A similar study to this was conducted by Barrington et al. in Sep of 2023. The findings are mirrored by our results even with the addition of a wider date range of data collection. This demonstrates a trend in the direction of ChatGPT’s medical research and also solidifies the need for unresolved gaps in research to be addressed, namely into the limitations of ChatGPT ethically and in regards to accuracy and safety [24].

Limitations

Among the limitations of this study is its reliance on the Web of Science as the sole source of data. While Web of Science is expansive, there are discrepancies between it and a database such as PubMed, particularly in newer articles [25]. Additionally, this study only examined the keyword ChatGPT and did not explicitly include other forms of NLP AI limiting its ability to create a general image of this technology in medicine.

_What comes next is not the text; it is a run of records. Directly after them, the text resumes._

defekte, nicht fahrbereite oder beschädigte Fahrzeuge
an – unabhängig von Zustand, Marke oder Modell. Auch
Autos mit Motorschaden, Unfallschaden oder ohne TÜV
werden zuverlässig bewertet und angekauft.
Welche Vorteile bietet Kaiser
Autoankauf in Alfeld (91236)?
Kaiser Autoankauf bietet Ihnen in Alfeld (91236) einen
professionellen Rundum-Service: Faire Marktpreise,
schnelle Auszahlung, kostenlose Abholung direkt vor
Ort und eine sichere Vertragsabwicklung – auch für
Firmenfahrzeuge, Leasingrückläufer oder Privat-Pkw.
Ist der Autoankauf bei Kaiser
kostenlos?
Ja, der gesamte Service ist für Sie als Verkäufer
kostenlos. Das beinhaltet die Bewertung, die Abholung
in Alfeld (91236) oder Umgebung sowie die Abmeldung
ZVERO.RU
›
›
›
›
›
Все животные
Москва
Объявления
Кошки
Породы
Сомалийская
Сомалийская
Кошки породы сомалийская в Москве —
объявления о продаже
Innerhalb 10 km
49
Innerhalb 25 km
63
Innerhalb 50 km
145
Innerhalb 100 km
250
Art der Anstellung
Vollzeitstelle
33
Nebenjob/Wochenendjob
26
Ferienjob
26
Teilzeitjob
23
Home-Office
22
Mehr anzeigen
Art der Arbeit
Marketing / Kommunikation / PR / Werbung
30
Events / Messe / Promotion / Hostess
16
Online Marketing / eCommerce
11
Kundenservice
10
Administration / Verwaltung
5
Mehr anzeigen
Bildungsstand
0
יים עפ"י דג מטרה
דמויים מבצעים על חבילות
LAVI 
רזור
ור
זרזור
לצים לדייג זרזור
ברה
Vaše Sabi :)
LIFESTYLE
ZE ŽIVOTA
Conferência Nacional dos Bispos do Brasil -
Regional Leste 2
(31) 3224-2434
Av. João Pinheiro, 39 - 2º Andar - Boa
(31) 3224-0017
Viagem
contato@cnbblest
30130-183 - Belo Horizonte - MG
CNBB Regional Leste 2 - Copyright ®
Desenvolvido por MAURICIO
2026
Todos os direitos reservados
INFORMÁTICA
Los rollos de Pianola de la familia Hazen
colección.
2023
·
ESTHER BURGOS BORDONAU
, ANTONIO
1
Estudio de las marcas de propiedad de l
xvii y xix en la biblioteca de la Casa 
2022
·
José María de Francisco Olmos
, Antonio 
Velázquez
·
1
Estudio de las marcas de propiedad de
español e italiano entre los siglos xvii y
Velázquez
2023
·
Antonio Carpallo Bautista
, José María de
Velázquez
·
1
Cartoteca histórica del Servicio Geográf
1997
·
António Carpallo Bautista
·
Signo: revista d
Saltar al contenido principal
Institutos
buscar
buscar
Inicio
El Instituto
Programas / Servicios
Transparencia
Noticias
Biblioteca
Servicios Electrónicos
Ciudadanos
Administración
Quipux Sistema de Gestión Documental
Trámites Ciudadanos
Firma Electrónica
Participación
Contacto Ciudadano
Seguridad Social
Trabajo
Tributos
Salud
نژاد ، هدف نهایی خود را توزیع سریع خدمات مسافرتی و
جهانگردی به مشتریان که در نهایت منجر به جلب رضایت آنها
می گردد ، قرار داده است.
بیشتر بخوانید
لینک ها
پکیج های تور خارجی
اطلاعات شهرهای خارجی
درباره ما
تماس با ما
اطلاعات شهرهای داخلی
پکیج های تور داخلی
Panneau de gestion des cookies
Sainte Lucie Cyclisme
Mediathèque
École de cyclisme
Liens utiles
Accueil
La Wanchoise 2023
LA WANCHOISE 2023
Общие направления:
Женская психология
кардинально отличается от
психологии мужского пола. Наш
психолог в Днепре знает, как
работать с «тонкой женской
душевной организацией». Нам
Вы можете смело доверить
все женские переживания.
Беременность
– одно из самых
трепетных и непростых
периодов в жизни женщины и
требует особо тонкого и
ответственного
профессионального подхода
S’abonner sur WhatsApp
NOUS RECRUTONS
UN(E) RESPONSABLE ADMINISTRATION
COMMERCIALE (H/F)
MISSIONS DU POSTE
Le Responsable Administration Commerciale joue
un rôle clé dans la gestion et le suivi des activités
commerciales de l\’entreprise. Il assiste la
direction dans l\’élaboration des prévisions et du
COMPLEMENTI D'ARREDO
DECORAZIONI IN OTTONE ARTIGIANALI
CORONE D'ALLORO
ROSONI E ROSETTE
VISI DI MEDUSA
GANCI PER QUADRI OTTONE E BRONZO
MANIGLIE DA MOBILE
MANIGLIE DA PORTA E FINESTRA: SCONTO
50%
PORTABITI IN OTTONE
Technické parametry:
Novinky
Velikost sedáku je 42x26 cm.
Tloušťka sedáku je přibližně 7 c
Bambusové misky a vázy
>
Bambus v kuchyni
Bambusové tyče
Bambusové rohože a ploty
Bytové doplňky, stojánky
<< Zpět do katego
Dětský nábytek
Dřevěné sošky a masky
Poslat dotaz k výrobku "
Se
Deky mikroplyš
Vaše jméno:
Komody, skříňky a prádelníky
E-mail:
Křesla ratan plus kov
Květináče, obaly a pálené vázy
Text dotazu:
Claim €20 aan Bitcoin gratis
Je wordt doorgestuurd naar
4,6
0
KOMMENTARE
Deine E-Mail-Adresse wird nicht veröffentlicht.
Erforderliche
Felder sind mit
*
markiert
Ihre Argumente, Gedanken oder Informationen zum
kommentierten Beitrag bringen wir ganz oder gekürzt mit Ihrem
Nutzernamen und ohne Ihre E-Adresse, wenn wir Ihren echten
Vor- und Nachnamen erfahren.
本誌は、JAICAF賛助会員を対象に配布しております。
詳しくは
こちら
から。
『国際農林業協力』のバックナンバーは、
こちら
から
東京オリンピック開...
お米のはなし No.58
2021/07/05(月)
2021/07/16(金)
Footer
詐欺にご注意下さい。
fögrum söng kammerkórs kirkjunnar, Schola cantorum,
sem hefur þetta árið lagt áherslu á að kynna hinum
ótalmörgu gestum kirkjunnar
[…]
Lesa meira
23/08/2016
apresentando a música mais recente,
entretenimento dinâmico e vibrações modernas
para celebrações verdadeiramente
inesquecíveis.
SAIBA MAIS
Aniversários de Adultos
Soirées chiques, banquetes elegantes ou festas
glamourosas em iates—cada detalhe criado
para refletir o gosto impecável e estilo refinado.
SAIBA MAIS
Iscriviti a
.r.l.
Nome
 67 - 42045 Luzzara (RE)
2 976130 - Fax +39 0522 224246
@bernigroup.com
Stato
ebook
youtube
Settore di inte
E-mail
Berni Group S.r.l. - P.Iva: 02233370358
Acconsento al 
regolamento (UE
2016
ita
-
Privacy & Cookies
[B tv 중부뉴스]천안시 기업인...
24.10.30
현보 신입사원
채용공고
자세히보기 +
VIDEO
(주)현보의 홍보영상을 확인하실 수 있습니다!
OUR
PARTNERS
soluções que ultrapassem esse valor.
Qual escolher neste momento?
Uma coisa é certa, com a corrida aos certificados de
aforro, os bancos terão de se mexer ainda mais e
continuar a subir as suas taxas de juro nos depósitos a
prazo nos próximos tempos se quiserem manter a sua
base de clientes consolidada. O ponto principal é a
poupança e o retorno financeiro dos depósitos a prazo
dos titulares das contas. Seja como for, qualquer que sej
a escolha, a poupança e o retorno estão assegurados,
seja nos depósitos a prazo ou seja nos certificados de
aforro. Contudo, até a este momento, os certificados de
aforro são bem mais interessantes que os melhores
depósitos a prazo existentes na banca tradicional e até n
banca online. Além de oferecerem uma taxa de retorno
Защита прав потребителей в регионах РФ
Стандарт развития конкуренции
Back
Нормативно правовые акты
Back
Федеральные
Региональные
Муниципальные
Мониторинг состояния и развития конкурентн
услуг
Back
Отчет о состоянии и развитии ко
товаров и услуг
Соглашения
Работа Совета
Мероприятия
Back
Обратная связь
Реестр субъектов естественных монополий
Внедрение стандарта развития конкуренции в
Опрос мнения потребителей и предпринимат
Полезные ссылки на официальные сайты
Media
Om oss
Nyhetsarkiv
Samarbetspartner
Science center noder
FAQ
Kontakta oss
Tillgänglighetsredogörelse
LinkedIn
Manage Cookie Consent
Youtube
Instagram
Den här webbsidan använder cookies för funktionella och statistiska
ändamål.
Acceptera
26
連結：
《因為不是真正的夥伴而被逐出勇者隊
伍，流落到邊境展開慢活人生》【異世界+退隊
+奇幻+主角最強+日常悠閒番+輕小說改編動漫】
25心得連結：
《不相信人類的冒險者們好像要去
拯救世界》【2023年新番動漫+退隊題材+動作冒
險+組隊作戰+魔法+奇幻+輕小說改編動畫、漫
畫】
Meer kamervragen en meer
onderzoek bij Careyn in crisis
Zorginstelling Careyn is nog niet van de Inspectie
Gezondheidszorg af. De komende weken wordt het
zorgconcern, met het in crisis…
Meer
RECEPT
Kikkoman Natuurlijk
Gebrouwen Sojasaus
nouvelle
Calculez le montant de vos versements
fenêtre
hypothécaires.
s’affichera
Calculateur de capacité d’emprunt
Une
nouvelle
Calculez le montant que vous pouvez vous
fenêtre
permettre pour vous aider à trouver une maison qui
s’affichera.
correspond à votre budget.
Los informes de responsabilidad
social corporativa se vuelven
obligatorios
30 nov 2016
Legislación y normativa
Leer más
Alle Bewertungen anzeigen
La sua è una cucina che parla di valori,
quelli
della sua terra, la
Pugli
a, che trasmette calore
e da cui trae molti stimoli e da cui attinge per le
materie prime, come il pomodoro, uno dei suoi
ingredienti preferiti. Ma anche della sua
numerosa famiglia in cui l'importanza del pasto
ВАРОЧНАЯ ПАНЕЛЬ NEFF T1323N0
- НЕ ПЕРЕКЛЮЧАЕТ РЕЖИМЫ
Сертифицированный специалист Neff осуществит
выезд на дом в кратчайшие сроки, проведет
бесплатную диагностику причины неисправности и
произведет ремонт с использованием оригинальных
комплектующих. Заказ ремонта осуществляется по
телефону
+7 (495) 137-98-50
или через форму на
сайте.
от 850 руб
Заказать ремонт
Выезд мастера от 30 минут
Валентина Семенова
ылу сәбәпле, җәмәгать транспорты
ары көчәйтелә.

As with all medical research, academic interests and concerns are bound to change with the addition of new articles. Especially in the case of ChatGPT given the rapid research that surrounds it and its position as an avant-garde tool, even weeks after the publication of this article can see a reshuffling in research priorities. Despite this fact, the study provided does encompass the largest bibliometric date range on ChatGPT as of this time.

Conclusion

The literature on ChatGPT in medicine is extensive considering how new the platform is. Many medical specialties are exploring applications of the platform, and this study has shown that month over month an increasing number of disciplines are getting involved. Much of this research shares the same limitations, the safety, privacy, and accuracy of using ChatGPT for patient care. This gap in the literature needs further research if proposed applications are to be put into practice. Our analysis also emphasizes much-needed skepticism in reviewing said research, as much of the current studies could be at risk for retraction as more information is found. Concerns around the use of ChatGPT’s use medically in nonclinical settings are also found, a topic that is sorely underrepresented in current findings. The conclusion of this paper necessitates that more research be done into ChatGPT’s reliability for providing appropriate patient care in order to allow for applications in clinical settings, and the implications of ChatGPT’s use in non-medically trained hands.